Today, with computer-generated visual effects, everything is possible. So we’ve seen everything. If it can be imagined, it can be put on screen.
Screenwriting and making movies is really playing make-believe like most of us did as children.
Today the challenge is not visuals, but to be able to tell a riveting emotional story, something that can reach deep down inside the audience’s heart and twist it like a toy to make them laugh, cry or jump out of their seats to root for the hero.
Most of the people I’ve been fortunate enough to work with all share the same passion for creativity, for ingenuity, for playing make-believe and really just having fun. It doesn’t matter if we’re blowing up cars, or shooting an emotional scene in a police station, deep inside we all know our imaginations are at work, and our imaginations are manifesting into reality – at least momentarily for the cameras to capture.
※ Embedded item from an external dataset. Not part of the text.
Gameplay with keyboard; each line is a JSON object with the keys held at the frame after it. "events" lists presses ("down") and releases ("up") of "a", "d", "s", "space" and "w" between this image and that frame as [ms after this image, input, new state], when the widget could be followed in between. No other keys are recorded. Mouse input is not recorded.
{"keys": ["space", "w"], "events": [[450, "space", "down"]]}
There is truly no other business in the world like making movies. It’s unique, it’s extremely demanding and difficult, but it’s also the most rewarding.
Dreams do come true. But it will involve a lot of hard work, a lot of dedication, a lot of studying.
Get back up, shake the dust off and keep going. Keep going, because Hollywood is set up to make you fail.
Several years ago, as I was transitioning from film finance to film production and writing again, someone asked me how long I would try to get back into filmmaking before I gave up? My response was “giving up” was not an option.
My tombstone would someday read I died keeled over at my computer writing a screenplay or a business plan.
I’ve already made several friends-for-life from the latest movies I’ve worked on, and I know I’ll make several more in the years to come.
Every film is a new adventure, and I always meet new cast and crew members that blow my mind.
For as long as I can remember, I’ve always had a wild imagination and always enjoyed reading and writing.
The original Star Wars (“A New Hope”) has had the greatest impact on me of all the films I’ve ever watched. It’s really what sparked something in me to want to make movies.
Growing up in the 80’s, I think a lot of us saw things that were “new,” an experience we don’t get too much of these days. We saw things that were never done before. When Star Wars first came out, no movie before that had ever looked that way.
I spent several years in the film finance business, but I returned to what I loved most about the industry – actual filmmaking, producing, writing and directing.
I found my father’s Super8mm film camera when I was around eight years old and started shooting with it. I had no idea what I was doing at the time, but that’s really where my filmmaking began.
I wrote several screenplays over the years to really polish my craft and learn from my mistakes.
In college I wrote for the university newspaper, and I had several short stories published in small press. I think it’s just been a natural progression of where to go with the imagination and not have to grow up.
You have to be willing to give it your all and sacrifice to make your dreams come true.